Segment Open

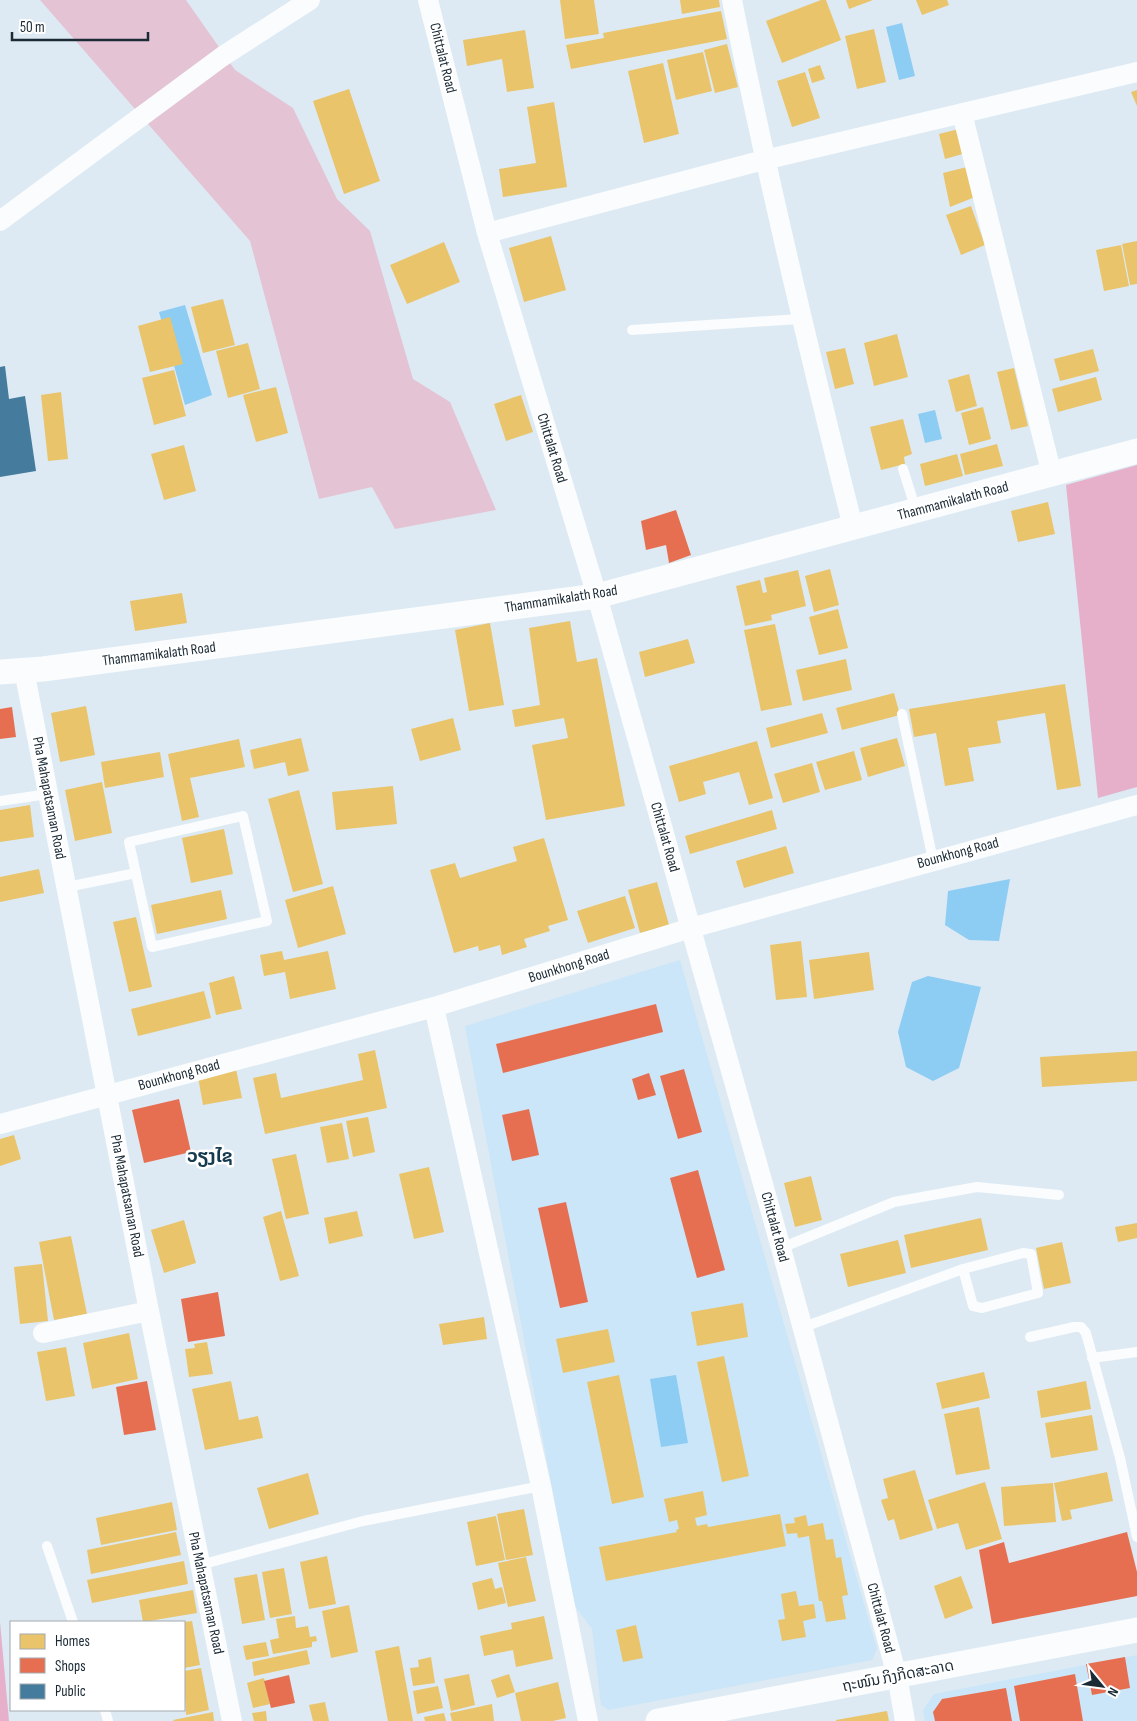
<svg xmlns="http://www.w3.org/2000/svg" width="1137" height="1721" font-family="'Sofia Sans Condensed','Noto Sans Lao',sans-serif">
<rect width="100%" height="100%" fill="#ddeaf3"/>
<path fill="#cbe6f8" d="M 680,960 L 877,1649 L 872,1660 L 608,1710 L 601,1705 L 592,1629 L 574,1605 L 465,1026 Z
M 1137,1655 L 1137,1721 L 925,1721 L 923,1710 L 934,1694 Z"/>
<path fill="#e4c4d4" d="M 40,0 L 186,0 L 235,70 L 293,108 L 337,199 L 370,231 L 413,379 L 450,402 L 496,510 L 395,529 L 372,487 L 319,499 L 250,241 Z"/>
<path fill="#e6b0ca" d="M 1137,465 L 1137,787 L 1098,798 L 1066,485 Z
M 0,1622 L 9,1721 L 0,1721 Z"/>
<path fill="#8dccf3" d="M 902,23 L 915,76 L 899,80 L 886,27 Z
M 185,305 L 212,395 L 185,405 L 159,312 Z
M 935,410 L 942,439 L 925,443 L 918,414 Z
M 1010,879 L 999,941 L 969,940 L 945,925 L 948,891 Z
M 928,976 L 981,987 L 959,1068 L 933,1081 L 906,1067 L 898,1032 L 912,982 Z
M 676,1375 L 688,1443 L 661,1447 L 650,1379 Z"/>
<path fill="#e9c46a" d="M 560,0 L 594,0 L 599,34 L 565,39 Z
M 680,0 L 719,0 L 720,7 L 682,14 Z
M 821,0 L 826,0 L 841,40 L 782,63 L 766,21 Z
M 846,0 L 873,0 L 849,9 Z
M 916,0 L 947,0 L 949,5 L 922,15 Z
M 721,11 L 727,39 L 571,69 L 566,45 L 604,38 L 603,33 Z
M 874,29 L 886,82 L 857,89 L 845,36 Z
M 525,30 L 534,88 L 507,92 L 502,59 L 467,66 L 463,40 Z
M 727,44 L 738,87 L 715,93 L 704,50 Z
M 703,52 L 712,91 L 676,100 L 667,60 Z
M 663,63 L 679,134 L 644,143 L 628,71 Z
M 820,65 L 825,79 L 812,83 L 808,69 Z
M 805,72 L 820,118 L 792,127 L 777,81 Z
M 349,89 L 380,181 L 344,194 L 313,101 Z
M 1137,90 L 1137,106 L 1131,92 Z
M 554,102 L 567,187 L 503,197 L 499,169 L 536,163 L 527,107 Z
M 959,129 L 966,153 L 945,159 L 939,134 Z
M 967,167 L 975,197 L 950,207 L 943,173 Z
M 971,206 L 985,245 L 961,255 L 946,215 Z
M 551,236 L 566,290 L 524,302 L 509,248 Z
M 1137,241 L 1137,284 L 1130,285 L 1122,244 Z
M 444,242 L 460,282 L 407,304 L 390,265 Z
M 1121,245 L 1129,286 L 1104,291 L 1096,250 Z
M 223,299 L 235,345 L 203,353 L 191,307 Z
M 170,317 L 183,364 L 150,372 L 138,326 Z
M 897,334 L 908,377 L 874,386 L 864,343 Z
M 248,343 L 260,389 L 228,398 L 216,351 Z
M 845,348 L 854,384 L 835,389 L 826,352 Z
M 1093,349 L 1099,371 L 1060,381 L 1054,359 Z
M 1014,368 L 1028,426 L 1011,430 L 997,372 Z
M 174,370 L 186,416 L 154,425 L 142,378 Z
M 969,374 L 977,406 L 956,412 L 948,380 Z
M 1096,377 L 1102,400 L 1058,412 L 1052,389 Z
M 276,387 L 288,433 L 256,442 L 243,395 Z
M 61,392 L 68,459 L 48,461 L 41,395 Z
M 521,395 L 533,432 L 506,441 L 494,404 Z
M 983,407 L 991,439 L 969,445 L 961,413 Z
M 903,419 L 912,454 L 904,457 L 905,464 L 881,470 L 870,427 Z
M 997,444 L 1003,466 L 965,475 L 960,454 Z
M 184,445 L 196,491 L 164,500 L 151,454 Z
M 957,454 L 963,476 L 925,486 L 920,464 Z
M 1048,502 L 1055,534 L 1018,542 L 1011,511 Z
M 830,569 L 839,605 L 814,612 L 805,576 Z
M 798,570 L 806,606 L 771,615 L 772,620 L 745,626 L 736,586 L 760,580 L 763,593 L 767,592 L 764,578 Z
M 182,593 L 187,623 L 135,631 L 130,601 Z
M 838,609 L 848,648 L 819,655 L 809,617 Z
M 570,621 L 577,662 L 597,658 L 625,806 L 546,820 L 532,745 L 568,738 L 564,718 L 515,727 L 512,710 L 540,705 L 529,628 Z
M 490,623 L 504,705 L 469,711 L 455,630 Z
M 775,624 L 792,705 L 761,711 L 744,630 Z
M 688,639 L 695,663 L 645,677 L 639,652 Z
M 846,659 L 852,690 L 803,701 L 796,670 Z
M 1065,684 L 1081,786 L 1057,790 L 1045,713 L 997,721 L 1001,743 L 968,748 L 974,781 L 945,786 L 936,733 L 914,737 L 909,709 Z
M 894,693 L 900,715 L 842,730 L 836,708 Z
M 86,706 L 95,755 L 60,762 L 51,713 Z
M 822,713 L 828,733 L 771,748 L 766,728 Z
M 453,718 L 461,750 L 420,761 L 411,729 Z
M 301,738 L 309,771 L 288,776 L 285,762 L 254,769 L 250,750 Z
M 897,738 L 905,766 L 868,777 L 860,748 Z
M 239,739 L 245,767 L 190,778 L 199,817 L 182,821 L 168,754 Z
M 757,741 L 773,798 L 749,805 L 739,772 L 703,782 L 706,794 L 679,802 L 669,766 Z
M 854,751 L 862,780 L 825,790 L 816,762 Z
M 160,752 L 164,777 L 105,788 L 101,762 Z
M 812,763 L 820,792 L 783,803 L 774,774 Z
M 102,782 L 112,833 L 75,841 L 65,790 Z
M 393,786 L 397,824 L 336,830 L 332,792 Z
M 299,790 L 323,884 L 293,892 L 268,799 Z
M 30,805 L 34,837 L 0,842 L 0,810 Z
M 772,810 L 777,829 L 690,854 L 685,836 Z
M 224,829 L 233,874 L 191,883 L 182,838 Z
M 544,838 L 568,920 L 548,926 L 550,931 L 524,939 L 527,947 L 502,955 L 500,945 L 479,951 L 478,946 L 454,953 L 430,870 L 455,863 L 460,878 L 517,861 L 513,847 Z
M 786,846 L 794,873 L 744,888 L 736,861 Z
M 39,869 L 44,893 L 0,902 L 0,877 Z
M 657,882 L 669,925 L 640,933 L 628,890 Z
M 333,886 L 346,934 L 298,948 L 285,900 Z
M 221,890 L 227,919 L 157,934 L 151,905 Z
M 625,896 L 635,928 L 588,943 L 577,911 Z
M 136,917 L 152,987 L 129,992 L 113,922 Z
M 801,941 L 807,997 L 776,1000 L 770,945 Z
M 282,951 L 284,960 L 328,951 L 336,989 L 290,999 L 285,972 L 264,976 L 260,955 Z
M 869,952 L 874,990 L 814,999 L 809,960 Z
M 234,976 L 242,1009 L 216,1015 L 209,983 Z
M 204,991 L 211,1018 L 138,1036 L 131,1009 Z
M 375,1050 L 387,1108 L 265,1134 L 253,1078 L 276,1073 L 281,1098 L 363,1080 L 358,1054 Z
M 1137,1051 L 1137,1081 L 1042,1087 L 1040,1057 Z
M 236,1069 L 242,1098 L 203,1105 L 198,1077 Z
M 368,1117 L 375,1152 L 353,1157 L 346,1121 Z
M 342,1123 L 349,1159 L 327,1163 L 320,1127 Z
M 14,1135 L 21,1159 L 0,1166 L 0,1139 Z
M 296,1154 L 309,1214 L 286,1219 L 272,1159 Z
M 429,1167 L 444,1232 L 414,1239 L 399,1174 Z
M 811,1176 L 822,1220 L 795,1227 L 784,1183 Z
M 281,1211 L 299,1276 L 280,1281 L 263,1217 Z
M 357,1211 L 363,1236 L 329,1244 L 324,1218 Z
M 981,1218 L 988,1250 L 911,1268 L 904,1235 Z
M 184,1220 L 196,1263 L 164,1273 L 151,1230 Z
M 1137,1223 L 1137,1238 L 1118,1242 L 1115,1227 Z
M 71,1236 L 87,1314 L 54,1320 L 39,1242 Z
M 898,1240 L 906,1273 L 848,1287 L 840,1254 Z
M 1062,1242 L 1071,1283 L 1044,1289 L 1036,1248 Z
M 42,1264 L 48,1321 L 20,1324 L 14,1267 Z
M 743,1303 L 748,1337 L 697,1346 L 691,1312 Z
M 484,1317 L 487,1339 L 443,1345 L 439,1324 Z
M 608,1329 L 615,1362 L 563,1373 L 556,1339 Z
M 129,1333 L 138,1379 L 92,1389 L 83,1343 Z
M 207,1342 L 213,1374 L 189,1377 L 185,1349 L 195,1348 L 194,1344 Z
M 66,1347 L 75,1396 L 46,1401 L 37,1352 Z
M 724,1356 L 749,1476 L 722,1482 L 697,1362 Z
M 984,1372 L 990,1398 L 942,1409 L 936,1383 Z
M 619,1375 L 644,1497 L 612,1504 L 587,1382 Z
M 231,1381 L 239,1420 L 258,1416 L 263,1438 L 205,1450 L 192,1389 Z
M 1086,1381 L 1091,1409 L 1041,1418 L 1037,1391 Z
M 979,1407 L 990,1469 L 956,1475 L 944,1414 Z
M 1092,1415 L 1098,1450 L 1051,1458 L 1045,1423 Z
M 915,1470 L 933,1530 L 900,1540 L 894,1519 L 888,1521 L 881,1500 L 888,1498 L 883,1479 Z
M 1107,1472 L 1113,1501 L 1070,1510 L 1072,1519 L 1062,1521 L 1054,1483 Z
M 308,1473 L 319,1514 L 269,1529 L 257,1488 Z
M 985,1482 L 1002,1539 L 966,1550 L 958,1523 L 937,1529 L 928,1500 Z
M 1053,1483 L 1056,1522 L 1004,1526 L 1001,1487 Z
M 703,1491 L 707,1515 L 695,1518 L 697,1526 L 707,1524 L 708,1527 L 780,1514 L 786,1546 L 606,1581 L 599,1547 L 677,1532 L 676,1530 L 679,1529 L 677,1520 L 669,1522 L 664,1499 Z
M 172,1502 L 177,1530 L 101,1545 L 96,1518 Z
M 524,1509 L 533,1555 L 506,1560 L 497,1514 Z
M 806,1515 L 808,1526 L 823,1523 L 826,1540 L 833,1539 L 836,1558 L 841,1557 L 848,1595 L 842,1596 L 846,1619 L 826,1622 L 822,1601 L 819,1601 L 809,1536 L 798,1538 L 797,1533 L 787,1534 L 785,1524 L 795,1523 L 794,1518 Z
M 496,1516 L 505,1560 L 476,1566 L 467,1522 Z
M 176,1532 L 181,1555 L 91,1574 L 87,1550 Z
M 327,1556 L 336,1604 L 309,1609 L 300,1562 Z
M 526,1557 L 536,1601 L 508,1607 L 498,1563 Z
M 184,1561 L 188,1584 L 92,1603 L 87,1580 Z
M 284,1568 L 292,1614 L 270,1618 L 262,1572 Z
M 257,1574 L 265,1620 L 242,1624 L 234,1578 Z
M 961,1576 L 973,1608 L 945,1619 L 934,1586 Z
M 492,1578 L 495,1589 L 502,1587 L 506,1603 L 478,1610 L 472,1583 Z
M 193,1590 L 197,1613 L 143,1622 L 139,1600 Z
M 796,1591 L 799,1606 L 814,1604 L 816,1618 L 803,1621 L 806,1637 L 782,1641 L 778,1620 L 785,1619 L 781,1594 Z
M 349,1605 L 358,1652 L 331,1658 L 322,1611 Z
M 295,1616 L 296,1628 L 308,1626 L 310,1637 L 316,1636 L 317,1641 L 312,1642 L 312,1647 L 273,1654 L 270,1640 L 279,1638 L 276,1619 Z
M 544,1616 L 553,1659 L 516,1667 L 513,1650 L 484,1656 L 480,1636 L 512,1629 L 511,1623 Z
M 192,1621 L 200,1665 L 184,1668 L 184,1622 Z
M 636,1625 L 643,1658 L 623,1662 L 616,1630 Z
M 266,1642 L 269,1656 L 246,1660 L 243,1646 Z
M 399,1646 L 413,1721 L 388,1721 L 375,1651 Z
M 307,1650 L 310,1664 L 254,1676 L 252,1662 Z
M 431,1657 L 435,1683 L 413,1686 L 410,1668 L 419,1667 L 418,1660 Z
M 201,1668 L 209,1710 L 186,1715 L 184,1671 Z
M 469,1674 L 475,1705 L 451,1711 L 444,1679 Z
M 509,1674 L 515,1692 L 497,1698 L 491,1680 Z
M 264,1678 L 270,1704 L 253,1708 L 247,1683 Z
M 558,1682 L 566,1718 L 553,1721 L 521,1721 L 515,1693 Z
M 438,1686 L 443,1708 L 417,1714 L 413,1691 Z
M 325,1702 L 329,1721 L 313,1721 L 309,1705 Z
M 492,1704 L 494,1721 L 452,1721 L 450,1713 Z
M 266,1711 L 267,1721 L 254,1721 L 252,1713 Z
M 887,1711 L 889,1721 L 836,1721 L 836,1720 Z
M 213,1712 L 214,1721 L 174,1721 L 173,1720 Z
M 444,1713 L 446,1721 L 425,1721 L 424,1717 Z"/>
<path fill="#e76f51" d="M 676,510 L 691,555 L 669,563 L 666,545 L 646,550 L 641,521 Z
M 12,707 L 16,737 L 0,739 L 0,709 Z
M 656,1004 L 663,1032 L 503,1073 L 496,1044 Z
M 684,1069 L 702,1132 L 678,1139 L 660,1076 Z
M 649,1073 L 656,1095 L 638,1100 L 632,1079 Z
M 179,1099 L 191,1152 L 144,1163 L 132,1110 Z
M 529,1109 L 539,1155 L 512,1161 L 502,1115 Z
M 698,1170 L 725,1270 L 697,1278 L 670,1178 Z
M 566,1202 L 588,1302 L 560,1308 L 538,1208 Z
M 218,1292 L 225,1336 L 188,1342 L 181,1299 Z
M 147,1381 L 156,1430 L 124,1435 L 116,1387 Z
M 1127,1532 L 1137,1572 L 1137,1596 L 992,1624 L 979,1550 L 1004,1542 L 1009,1563 Z
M 1125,1657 L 1130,1688 L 1092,1695 L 1086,1664 Z
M 1075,1674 L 1083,1721 L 1020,1721 L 1014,1686 Z
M 289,1675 L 295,1703 L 271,1708 L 264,1681 Z
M 1006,1688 L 1012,1721 L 935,1721 L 933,1712 L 942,1699 Z"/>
<path fill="#457b9d" d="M 5,366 L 9,399 L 25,396 L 36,471 L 0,477 L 0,367 Z"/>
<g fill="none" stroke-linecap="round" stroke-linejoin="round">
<path stroke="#fafcfd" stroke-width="10" d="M 632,330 L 800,319
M 903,469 L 916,510
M 902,714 L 933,860
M 0,801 L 48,794
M 243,816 L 267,921 L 152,947 L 129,842 Z
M 67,887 L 136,873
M 781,1248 L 894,1202 L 977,1187 L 1059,1195
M 801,1328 L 963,1269 L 1023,1253 L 1031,1254 L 1038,1293 L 982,1308 L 973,1306 L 963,1269
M 1030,1337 L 1074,1327 L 1081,1327 L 1086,1333 L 1120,1458 L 1137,1537
M 1092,1358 L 1137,1352
M 47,1546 L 73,1622
M 200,1565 L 363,1521 L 541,1486
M 105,1710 L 108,1721"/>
<path stroke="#fafcfd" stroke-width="20" d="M 428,0 L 487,233 L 597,596 L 781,1248 L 897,1676 L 905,1721
M 732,0 C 767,177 809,352 853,527
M 962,113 L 1052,475
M 0,221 L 223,56 L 310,0
M 487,233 L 764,160 L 1137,72
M 24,670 L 149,1311 L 232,1721
M 434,1007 L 541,1486 L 588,1721
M 0,1124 L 434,1007 L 691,928 L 1137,805
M 43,1333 L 149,1311"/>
<path stroke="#fafcfd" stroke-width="25" d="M 0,672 L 43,669 L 597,596 L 1137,451
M 658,1721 L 1137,1630"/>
</g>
<g text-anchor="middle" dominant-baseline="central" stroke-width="5" stroke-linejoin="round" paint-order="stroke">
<g font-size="15" fill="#1b2a35" stroke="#fff">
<text transform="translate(443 58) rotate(76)">Chittalat Road</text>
<text transform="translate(552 448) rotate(73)">Chittalat Road</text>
<text transform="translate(953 501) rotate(-15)">Thammamikalath Road</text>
<text transform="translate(561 599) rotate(-9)">Thammamikalath Road</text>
<text transform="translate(159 654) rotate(-7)">Thammamikalath Road</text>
<text transform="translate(49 798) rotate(79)">Pha Mahapatsaman Road</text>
<text transform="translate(665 837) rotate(74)">Chittalat Road</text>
<text transform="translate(958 853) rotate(-15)">Bounkhong Road</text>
<text transform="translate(569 966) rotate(-17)">Bounkhong Road</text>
<text transform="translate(179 1075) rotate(-15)">Bounkhong Road</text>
<text transform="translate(127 1196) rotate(79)">Pha Mahapatsaman Road</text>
<text transform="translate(775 1227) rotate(75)">Chittalat Road</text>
<text transform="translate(206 1593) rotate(78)">Pha Mahapatsaman Road</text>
<text transform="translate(881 1618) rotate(75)">Chittalat Road</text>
<text transform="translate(898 1676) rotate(-11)">ຖະໜົນ ກິງກິດສະລາດ</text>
</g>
<g font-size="18" font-weight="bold" fill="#163b51" stroke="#fff">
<text x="210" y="1156">ວຽງໄຊ</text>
</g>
</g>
<rect x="10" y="1621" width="175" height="90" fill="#ffffff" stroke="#a4aaae"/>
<rect x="20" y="1634" width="25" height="15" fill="#e9c46a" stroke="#a4aaae"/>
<text x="55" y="1646" font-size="15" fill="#1b2a35">Homes</text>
<rect x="20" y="1658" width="25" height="15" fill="#e76f51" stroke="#a4aaae"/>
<text x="55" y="1671" font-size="15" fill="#1b2a35">Shops</text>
<rect x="20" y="1684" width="25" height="15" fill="#457b9d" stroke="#a4aaae"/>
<text x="55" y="1696" font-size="15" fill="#1b2a35">Public</text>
<g transform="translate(1102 1686) rotate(119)" stroke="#ffffff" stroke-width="4" paint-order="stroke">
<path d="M0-4L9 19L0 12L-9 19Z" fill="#1b2a35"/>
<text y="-8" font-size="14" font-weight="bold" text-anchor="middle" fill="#1b2a35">N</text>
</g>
<path d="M12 32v8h136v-8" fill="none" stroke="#1b2a35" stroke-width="2.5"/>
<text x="20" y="32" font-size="15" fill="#1b2a35" stroke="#ffffff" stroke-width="4" paint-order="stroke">50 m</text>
</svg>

Segment Closed

**EXERCISE OBJECTIVE**
Look through the entries above and quote exactly the lines from the line with "M 1075,1674 L" to the line with "M 243,816 L 267,921 L 152,947 L 129,842 Z", counting both of those lines.

**ANSWER BOX**
M 1075,1674 L 1083,1721 L 1020,1721 L 1014,1686 Z
M 289,1675 L 295,1703 L 271,1708 L 264,1681 Z
M 1006,1688 L 1012,1721 L 935,1721 L 933,1712 L 942,1699 Z"/>
<path fill="#457b9d" d="M 5,366 L 9,399 L 25,396 L 36,471 L 0,477 L 0,367 Z"/>
<g fill="none" stroke-linecap="round" stroke-linejoin="round">
<path stroke="#fafcfd" stroke-width="10" d="M 632,330 L 800,319
M 903,469 L 916,510
M 902,714 L 933,860
M 0,801 L 48,794
M 243,816 L 267,921 L 152,947 L 129,842 Z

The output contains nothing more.